Вариант поехать в больницу, а потом вернуться и солгать Стефану, что умертвил бывшую жену или что она умерла сама, Ян даже не рассматривал. У Стефана остались связи с последнего места работы, и при желании он легко наведёт справки о пациенте.
Есть и другой вариант сохранить жизнь и Лее, и самому Яну: предать Стефана, пойти в полицию и сдать ей Викария. Рассказать о подвале больницы и о пленниках с вырезанными кусками мозга. Представить Стефана сумасшедшим маньяком, каким его и так считает весь город. Но что будет дальше? Полиция устроит рейд, повяжет Стефана. Но тогда вся их работа станет бессмысленной: Дети Иаира продолжат переселяться в жителей Сигора, и даже пленники Стефана рано или поздно обретут свободу – со смертью их нынешних тел.
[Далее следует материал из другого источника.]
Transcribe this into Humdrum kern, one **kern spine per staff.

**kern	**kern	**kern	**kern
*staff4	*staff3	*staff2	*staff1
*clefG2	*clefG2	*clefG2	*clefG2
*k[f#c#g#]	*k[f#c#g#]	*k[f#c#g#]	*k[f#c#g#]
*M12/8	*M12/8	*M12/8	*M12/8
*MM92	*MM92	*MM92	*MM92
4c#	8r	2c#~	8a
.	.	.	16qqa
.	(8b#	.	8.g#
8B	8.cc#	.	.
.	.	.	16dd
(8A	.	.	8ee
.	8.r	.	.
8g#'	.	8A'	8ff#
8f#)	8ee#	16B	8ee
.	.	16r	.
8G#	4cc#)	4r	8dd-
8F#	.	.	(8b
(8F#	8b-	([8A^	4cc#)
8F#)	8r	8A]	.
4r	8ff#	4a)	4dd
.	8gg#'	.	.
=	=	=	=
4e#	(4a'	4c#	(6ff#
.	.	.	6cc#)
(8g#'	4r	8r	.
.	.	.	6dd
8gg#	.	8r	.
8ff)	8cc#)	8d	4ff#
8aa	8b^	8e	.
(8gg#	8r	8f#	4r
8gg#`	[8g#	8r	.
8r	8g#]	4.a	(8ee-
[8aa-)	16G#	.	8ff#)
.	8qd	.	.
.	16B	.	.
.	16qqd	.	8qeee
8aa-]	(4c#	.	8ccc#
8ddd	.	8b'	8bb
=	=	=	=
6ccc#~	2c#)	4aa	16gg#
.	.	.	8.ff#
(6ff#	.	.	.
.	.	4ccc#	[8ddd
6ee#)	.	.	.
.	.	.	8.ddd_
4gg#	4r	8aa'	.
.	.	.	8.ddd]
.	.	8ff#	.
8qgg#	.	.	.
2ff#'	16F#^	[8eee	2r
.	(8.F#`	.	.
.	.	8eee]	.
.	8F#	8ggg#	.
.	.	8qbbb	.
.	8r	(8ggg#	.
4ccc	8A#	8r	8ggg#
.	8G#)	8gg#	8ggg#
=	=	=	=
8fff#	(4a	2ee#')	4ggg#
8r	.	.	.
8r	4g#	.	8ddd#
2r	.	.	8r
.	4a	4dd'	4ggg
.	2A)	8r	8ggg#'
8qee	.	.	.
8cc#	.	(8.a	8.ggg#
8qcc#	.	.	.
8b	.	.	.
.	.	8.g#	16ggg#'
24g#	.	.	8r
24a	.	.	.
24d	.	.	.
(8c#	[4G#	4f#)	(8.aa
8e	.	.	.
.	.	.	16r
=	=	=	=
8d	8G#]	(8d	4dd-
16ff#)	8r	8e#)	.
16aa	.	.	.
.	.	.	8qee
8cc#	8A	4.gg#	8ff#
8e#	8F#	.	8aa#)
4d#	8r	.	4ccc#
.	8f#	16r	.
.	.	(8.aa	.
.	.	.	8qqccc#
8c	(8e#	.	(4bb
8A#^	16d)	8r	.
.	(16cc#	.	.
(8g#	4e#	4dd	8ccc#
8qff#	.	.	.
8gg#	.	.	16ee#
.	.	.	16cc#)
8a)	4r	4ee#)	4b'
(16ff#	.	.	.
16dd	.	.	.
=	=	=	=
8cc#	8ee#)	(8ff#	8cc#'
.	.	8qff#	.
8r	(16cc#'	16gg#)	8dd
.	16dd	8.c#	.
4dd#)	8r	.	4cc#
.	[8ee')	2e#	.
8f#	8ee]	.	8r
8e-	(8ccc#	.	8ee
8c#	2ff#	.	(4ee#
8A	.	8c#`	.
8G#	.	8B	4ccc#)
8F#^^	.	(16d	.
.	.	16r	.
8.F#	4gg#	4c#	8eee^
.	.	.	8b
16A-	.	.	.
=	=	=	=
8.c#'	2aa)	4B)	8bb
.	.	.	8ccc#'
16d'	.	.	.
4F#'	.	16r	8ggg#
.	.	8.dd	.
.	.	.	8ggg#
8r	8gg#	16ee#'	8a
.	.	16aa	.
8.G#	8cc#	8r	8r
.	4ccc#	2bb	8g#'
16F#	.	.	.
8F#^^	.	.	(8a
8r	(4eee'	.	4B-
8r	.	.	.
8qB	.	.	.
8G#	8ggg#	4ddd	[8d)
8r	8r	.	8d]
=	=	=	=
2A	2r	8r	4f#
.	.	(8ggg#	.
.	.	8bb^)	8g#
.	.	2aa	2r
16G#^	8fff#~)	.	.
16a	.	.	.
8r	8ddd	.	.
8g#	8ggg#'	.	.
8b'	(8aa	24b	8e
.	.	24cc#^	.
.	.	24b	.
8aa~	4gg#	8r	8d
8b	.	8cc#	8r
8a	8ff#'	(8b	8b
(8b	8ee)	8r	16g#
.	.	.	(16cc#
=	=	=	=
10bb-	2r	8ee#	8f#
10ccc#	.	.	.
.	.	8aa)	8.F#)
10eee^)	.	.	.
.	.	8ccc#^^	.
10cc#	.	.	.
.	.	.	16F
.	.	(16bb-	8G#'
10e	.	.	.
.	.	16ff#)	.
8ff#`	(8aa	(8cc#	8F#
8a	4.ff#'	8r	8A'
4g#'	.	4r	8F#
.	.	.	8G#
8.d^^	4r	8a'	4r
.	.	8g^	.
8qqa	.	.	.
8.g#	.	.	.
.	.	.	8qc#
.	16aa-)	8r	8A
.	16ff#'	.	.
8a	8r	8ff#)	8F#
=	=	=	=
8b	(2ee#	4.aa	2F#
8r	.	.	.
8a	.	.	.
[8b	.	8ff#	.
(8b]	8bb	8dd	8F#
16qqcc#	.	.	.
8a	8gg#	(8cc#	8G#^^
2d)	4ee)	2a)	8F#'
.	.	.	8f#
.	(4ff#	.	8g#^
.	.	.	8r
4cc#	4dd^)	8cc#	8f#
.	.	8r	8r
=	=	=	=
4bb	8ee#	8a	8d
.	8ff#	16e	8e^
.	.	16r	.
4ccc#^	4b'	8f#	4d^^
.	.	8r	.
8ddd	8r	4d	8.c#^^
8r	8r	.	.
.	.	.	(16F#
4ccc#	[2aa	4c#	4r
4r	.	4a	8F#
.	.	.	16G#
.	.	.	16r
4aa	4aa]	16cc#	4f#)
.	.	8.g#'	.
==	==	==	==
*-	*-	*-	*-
Стефан и Марта сядут на пожизненное и, скорее всего, в тюрьму до конца своих дней попадёт и Ян. Его участие в последних похищениях и операциях так или иначе раскроют. А в историю о Тихом Мире и переселении душ в любом случае никто не поверит.
Черепная коробка пациента была уже вскрыта, Стефан ожесточённо работал, проводя разрезы между бороздами коры больших полушарий. Когда Ян предложил свою помощь, Стефан только тряхнул головой и велел Яну отойти назад и не лезть под руку. Ян повиновался.
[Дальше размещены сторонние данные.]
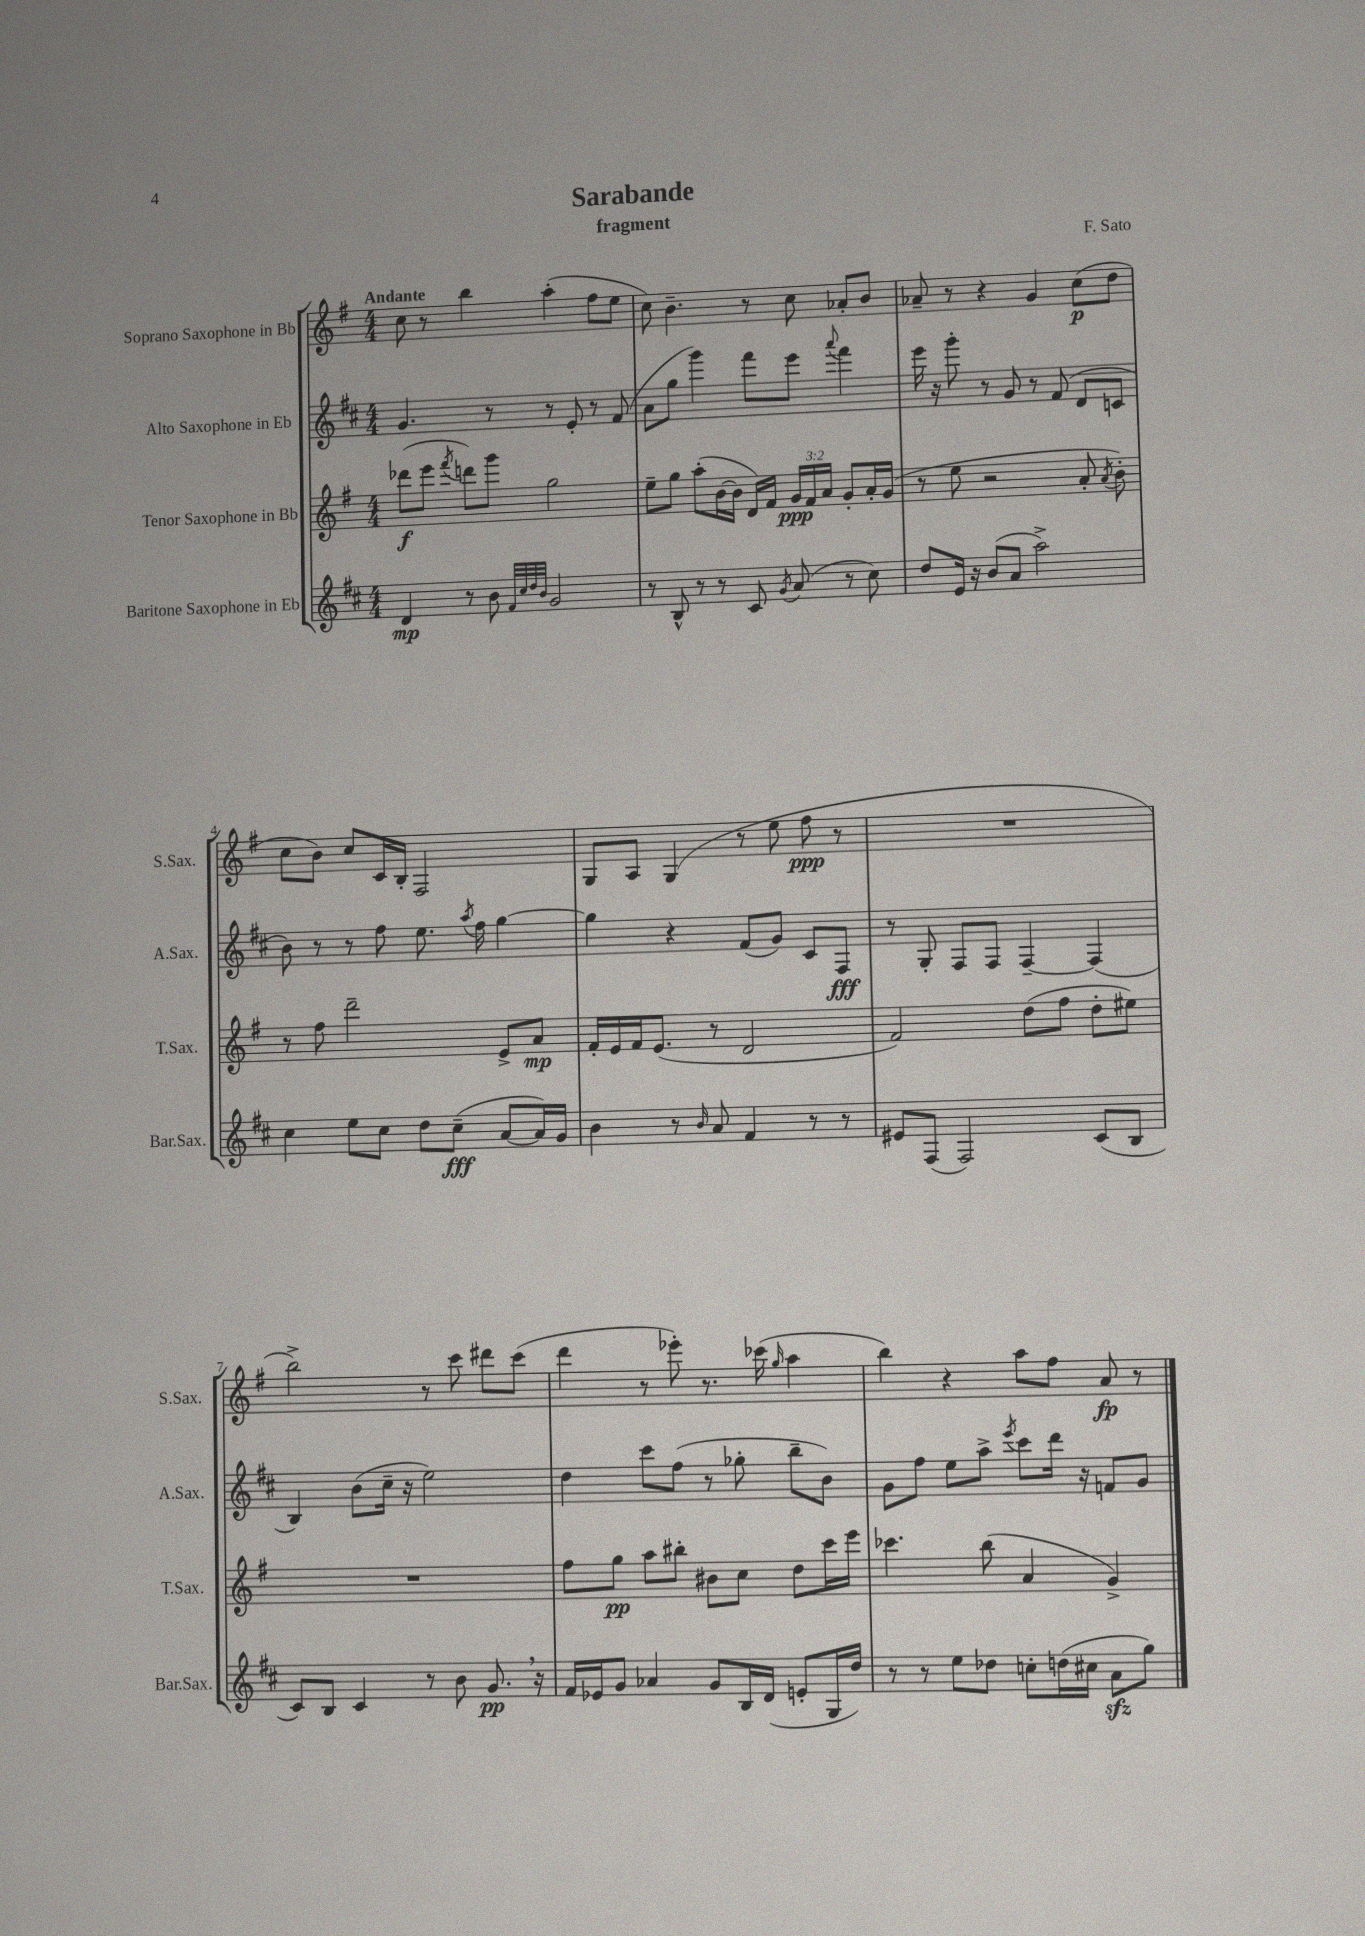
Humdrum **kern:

**kern	**kern	**kern	**kern
*staff4	*staff3	*staff2	*staff1
*clefG2	*clefG2	*clefG2	*clefG2
*k[f#c#]	*k[f#]	*k[f#c#]	*k[f#]
*M4/4	*M4/4	*M4/4	*M4/4
4d	(8ddd-	4.g	8cc
.	8eee	.	8r
.	8qfff#	.	.
8r	8ddd)	.	4bb
8b	8ggg	8r	.
32qqf#	.	.	.
32qqcc#	.	.	.
32qqdd	.	.	.
32qqb	.	.	.
2g	2gg	8r	(4aa'
.	.	8e'	.
.	.	8r	8ff#
.	.	(8f#	8ee
=	=	=	=
8r	8ee~	8a	8cc)
8B^^	8gg	8gg	4.b~
8r	(8aa'	4ggg)	.
8r	[16b	.	.
.	16b]	.	.
8c#	16d)	8fff#	8r
.	16f#	.	.
8qg	.	.	.
(8a	24g	8eee	8cc
.	24f#	.	.
.	24a	.	.
.	.	8qqaaa	.
8r	8g'	4fff#	8a-'
8cc#)	16a'	.	8b
.	(16g	.	.
=	=	=	=
8dd	8r	16eee	8a-~
.	.	16r	.
16e	8ee	8ggg'	8r
16r	.	.	.
(8b	2r	8r	4r
8a	.	8g	.
2aa^)	.	8r	4g
.	.	(8f#	.
.	8a'	8d	(8cc
.	8qa	.	.
.	8b')	8c	8dd
=	=	=	=
4cc#	8r	8b)	8cc
.	8ff#	8r	8b)
8ee	2ddd~	8r	8cc
8cc#	.	8ff#	16c
.	.	.	16B'
8dd	.	8.ee	2F#
(8cc#~	.	.	.
.	.	8qaa	.
.	.	16ff#	.
[8a	8e^	[4gg	.
16a])	8a	.	.
16g	.	.	.
=	=	=	=
4b	16f#'	4gg]	8G
.	16e	.	.
.	16f#	.	8A
.	(8.e	.	.
8r	.	4r	(4G
16qqb	.	.	.
8a	8r	.	.
4f#	2d	(8f#	8r
.	.	8g)	8ee
8r	.	8c#	8ff#
8r	.	8F#	8r
=	=	=	=
8e#	2f#)	8r	1r
(8F#	.	8G'	.
2F#)	.	8F#	.
.	.	8F#	.
.	(8dd	[4F#~	.
.	8ff#	.	.
(8c#	8dd'	(4F#]	.
8B	8ee#)	.	.
=	=	=	=
8c#)	1r	4B)	2bb^)
8B	.	.	.
4c#	.	(8b	.
.	.	16cc#~	.
.	.	16r	.
8r	.	2ee)	8r
8b	.	.	8ccc
8.g	.	.	8ddd#
.	.	.	(8ccc
16r	.	.	.
=	=	=	=
16f#	8ff#	4dd	4ddd
16e-	.	.	.
8g	8gg	.	.
4a-	8aa	8ccc#	8r
.	8bb#'	(8ff#	8eee-')
8g	8b#	8r	8.r
16B	8cc	8gg-'	.
(16d	.	.	(16ccc-
.	.	.	16qqgg
8e'	8dd	8bb~	4aa
16G	16ccc	8b)	.
16dd)	16eee	.	.
=	=	=	=
8r	4.ccc-	8g	4bb)
8r	.	8ff#	.
8ee	.	8ee	4r
8dd-	(8bb	8aa^	.
.	.	8qeee	.
8cc'	4a	8ccc#	8aa
(16dd	.	16ddd	8ff#
16cc#	.	16r	.
8a	4g^)	8f	8a
8gg)	.	8g	8r
==	==	==	==
*-	*-	*-	*-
Теперь он задумчиво разглядывал спину партнёра, склонившегося над распластанным на хирургическом столе телом. Рука Яна, которой он опёрся на стол с инструментами, нечаянно коснулась ручки скальпеля.
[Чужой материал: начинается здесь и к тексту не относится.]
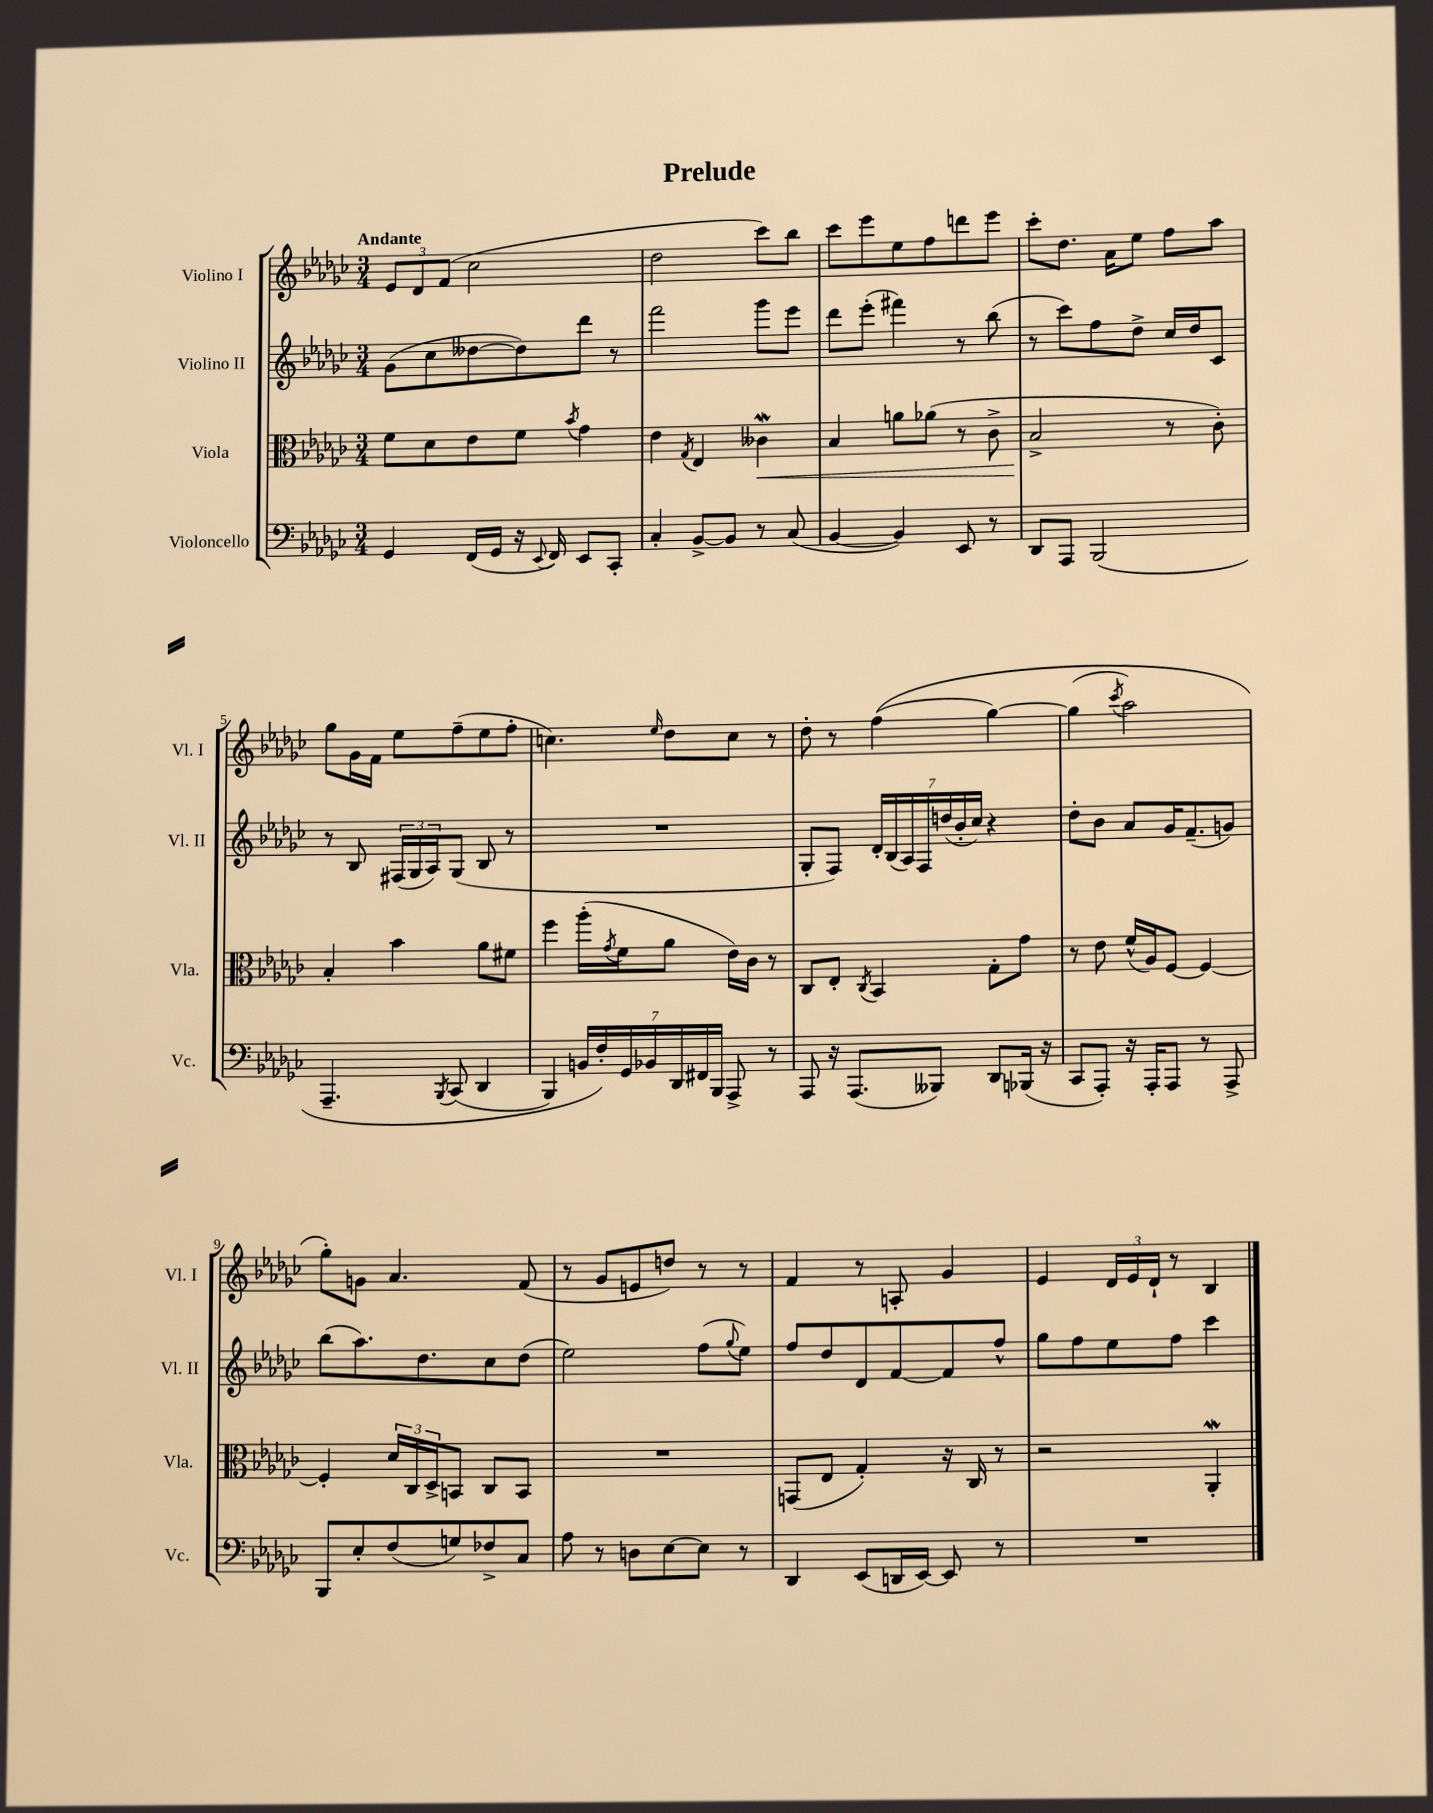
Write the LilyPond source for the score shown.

Нет, есть ещё один вариант. И, если всё получится, то и Лея выживет, и Ян останется на свободе, и их работа будет продолжена.
Он должен вывести из игры самого Стефана.
Пускай Яну ещё не приходилось проводить операции полностью самостоятельно, но он справится. Он два месяца каждый день тренировался на муляжах под чутким руководством хирурга. Они вместе провели три операции, не считая самую первую, с Шарлоттой. Он чётко усвоил алгоритм действий, каждое движение было уже по многу раз отработано. К тому же, Стефан сознательно готовил Яна к самостоятельной работе – клозапин уже почти не помогал Викарию, и он прекрасно отдавал себе отчёт, что рано или поздно Ян останется один.
Пальцы Яна побежали по ручке скальпеля и коснулись лезвия.
Процедура постепенно подходила к концу, Ян помог Стефану установить на череп металлические пластины и закрутил винты. Стефан стал аккуратно ощупывать голову пленника, чтобы проверить плотность соединений металла и черепной кости. Воспользовавшись тем, что хирург полностью сосредоточен на процессе, Ян сделал пару шагов назад, вынул из кармана халата скальпель и крепко сжал его в руке.
Сейчас или никогда. Когда Стефан закончит осмотр, застать его врасплох будет гораздо труднее.
Стефан должен умереть.
И всё же Ян медлил. Скальпель дрожал в его руке. Именно теперь, когда нужно было действовать, Ян не мог заставить себя сделать решительный шаг. Он боролся с собой, напоминая себе снова и снова, что, если Стефан не умрёт – умрёт Лея. Или он сам. Только так Ян может всё прекратить. Обязан прекратить.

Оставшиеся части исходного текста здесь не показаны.